WORK ORDER A: In the message about voting methods, why is the ranked method that gives one point each to your first and second choices called not a very satisfying answer on strong FBC?
WORK ORDER B: From the message about voting methods, repeat word for word the part that begins with the words containing "On Thu, 31 Oct" and ends with "higher choice, etc.".
WORK ORDER C: In the message about voting methods, how many points does Borda give to your bottom choice?

SOURCE TEXT:
To be more specific, suppose that A,B, and C are approximately equal in
the polls, and way ahead of everybody else including your favorite F, and
that your true preference order is

F>A>B>...>>C

Wouldn't it be better strategy to vote

A>B>F>... ?

Forest

On Thu, 31 Oct 2002, Alex Small wrote:

> I just figured out a ranked method that sort of satisfies strong FBC:
>
> Any positional method that assigns equal points to your first and second
> choices satisfies Strong FBC.  By positional method I mean any method that
> assigns points to candidates based on rankings, and the candidate with the
> most points wins.
>
> Plurality is a positional method that gives 1 point to your favorite and
> zero to all others.  Borda gives zero to your bottom choice, 1 to your
> second-last, 2 to the next higher choice, etc.
>
> So, a method that assigns one point each to your favorite and second
> favorites and zero to all lower choices in races with 3+ candidates (and
> is defined to be plurality in 2-way races) will satisfy strong FBC.  This
> isn't a very satisfying answer on strong FBC, since it essentially treats
> your first and second choices equally.  However, formally it is a ranked
> method that satisfies strong FBC.

Saved data entries:
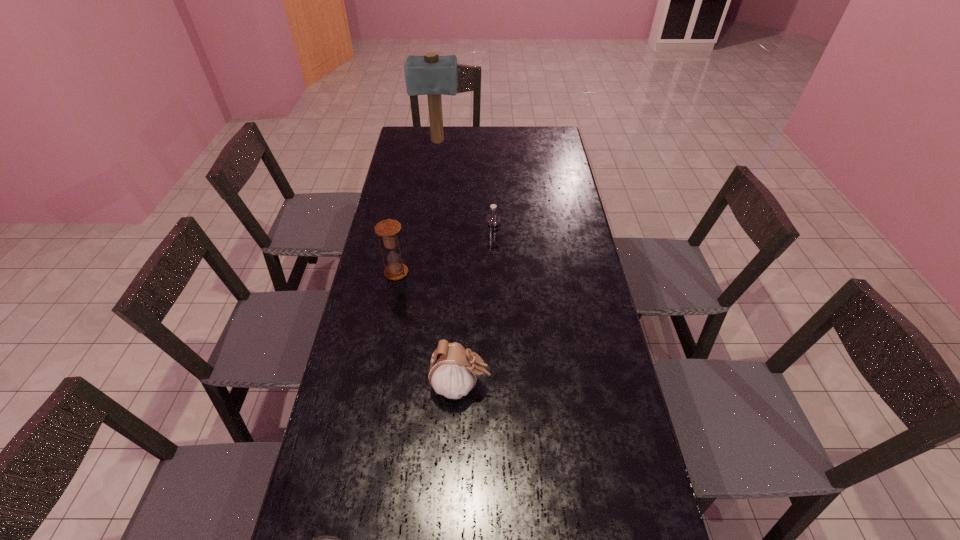
The image size is (960, 540). Find the location of `mallet`. mallet is located at coordinates (432, 75).

The height and width of the screenshot is (540, 960). I want to click on the farthest object, so click(x=432, y=75).

Identify the location of hourglass. (388, 229).

Locate an element on the screen. This screenshot has width=960, height=540. vodka is located at coordinates (492, 221).

This screenshot has height=540, width=960. Find the location of `the fourth farthest object`. the fourth farthest object is located at coordinates pyautogui.click(x=453, y=370).

In order to click on free space located on the back of the mallet in this screenshot , I will do `click(439, 129)`.

Where is `blank space located 0.140m on the front of the hourglass`? This screenshot has height=540, width=960. blank space located 0.140m on the front of the hourglass is located at coordinates (389, 315).

At what (x,y) coordinates should I click in order to perform the action: click on blank space located on the front label of the fourth nearest object. Please return your answer as a coordinate pair (x, y). Image resolution: width=960 pixels, height=540 pixels. Looking at the image, I should click on (494, 332).

Where is `vacant area situated 0.180m on the front-facing side of the pouch`? Image resolution: width=960 pixels, height=540 pixels. vacant area situated 0.180m on the front-facing side of the pouch is located at coordinates coord(558,386).

Find the location of a particular element. This screenshot has width=960, height=540. object at the far edge is located at coordinates tap(432, 75).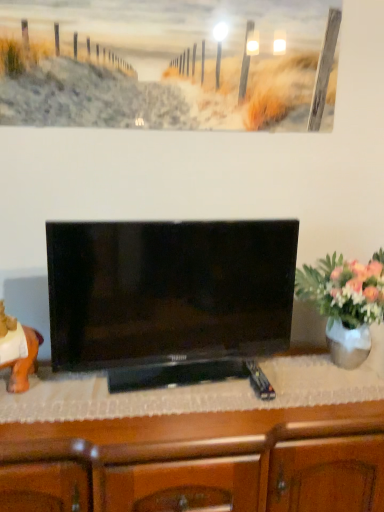
Question: From a real-world perspective, is wooden cabinet at center physically located above or below orange matte statue at left?

Choices:
 (A) below
 (B) above

Answer: (A)

Question: Choose the correct answer: Is wooden cabinet at center inside orange matte statue at left or outside it?

Choices:
 (A) inside
 (B) outside

Answer: (B)

Question: Which is nearer to the black glossy tv at center?

Choices:
 (A) white glossy vase at right
 (B) wooden cabinet at center
 (C) orange matte statue at left

Answer: (B)

Question: Which object is positioned farthest from the wooden cabinet at center?

Choices:
 (A) orange matte statue at left
 (B) white glossy vase at right
 (C) black glossy tv at center

Answer: (A)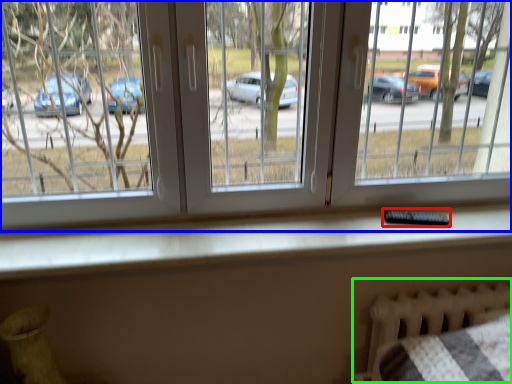
Question: Considering the real-world distances, which object is farthest from remote (highlighted by a red box)? window (highlighted by a blue box) or bed frame (highlighted by a green box)?

Choices:
 (A) window
 (B) bed frame

Answer: (A)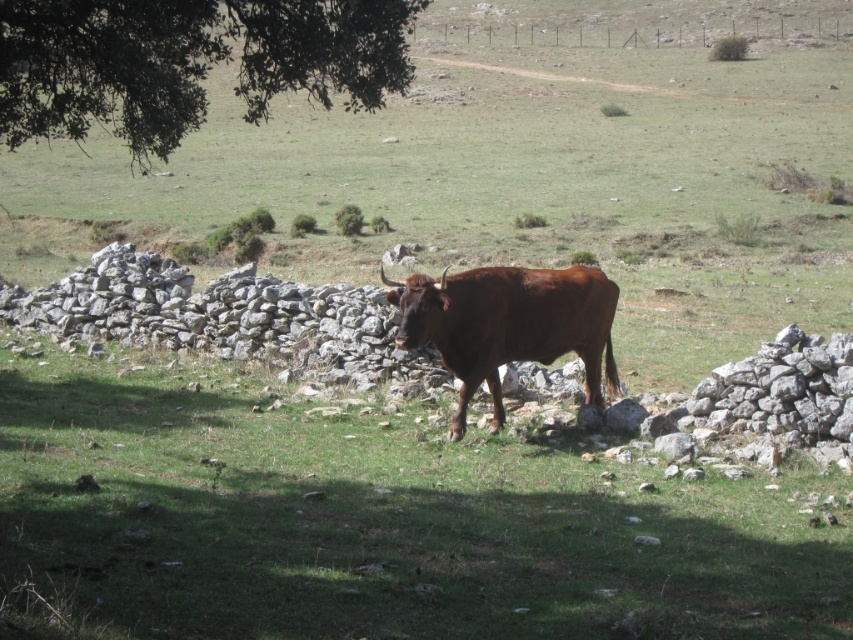
Question: Does brown grassy at center appear on the right side of green leafy tree at upper left?

Choices:
 (A) no
 (B) yes

Answer: (B)

Question: Does green leafy tree at upper left appear over brown glossy bull at center?

Choices:
 (A) no
 (B) yes

Answer: (B)

Question: Is green leafy tree at upper left above brown glossy bull at center?

Choices:
 (A) no
 (B) yes

Answer: (B)

Question: Which of these objects is positioned closest to the brown glossy bull at center?

Choices:
 (A) brown grassy at center
 (B) green leafy tree at upper left

Answer: (A)

Question: Which of the following is the closest to the observer?

Choices:
 (A) (584, 317)
 (B) (454, 602)
 (C) (140, 0)

Answer: (B)

Question: Which of the following is the farthest from the observer?

Choices:
 (A) (317, 554)
 (B) (561, 294)
 (C) (323, 48)

Answer: (B)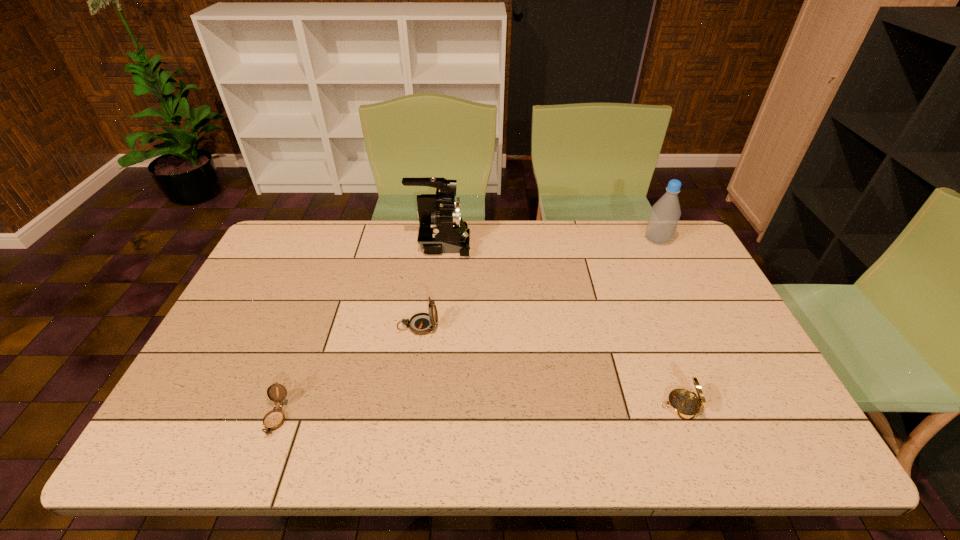
This screenshot has width=960, height=540. Find the location of `free space that satisfies the following two spatial constraints: 1. on the face of the third farthest object; 2. on the face of the shortest compass`. free space that satisfies the following two spatial constraints: 1. on the face of the third farthest object; 2. on the face of the shortest compass is located at coordinates (405, 418).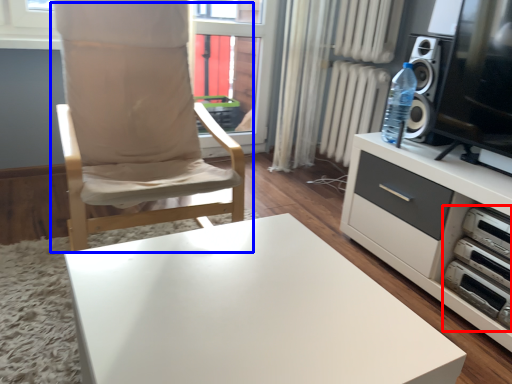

ANSWER A: It isn't very satisfying because it essentially treats your first and second choices as equal.

ANSWER B:
On Thu, 31 Oct 2002, Alex Small wrote:

> I just figured out a ranked method that sort of satisfies strong FBC:
>
> Any positional method that assigns equal points to your first and second
> choices satisfies Strong FBC.  By positional method I mean any method that
> assigns points to candidates based on rankings, and the candidate with the
> most points wins.
>
> Plurality is a positional method that gives 1 point to your favorite and
> zero to all others.  Borda gives zero to your bottom choice, 1 to your
> second-last, 2 to the next higher choice, etc.

ANSWER C: Zero.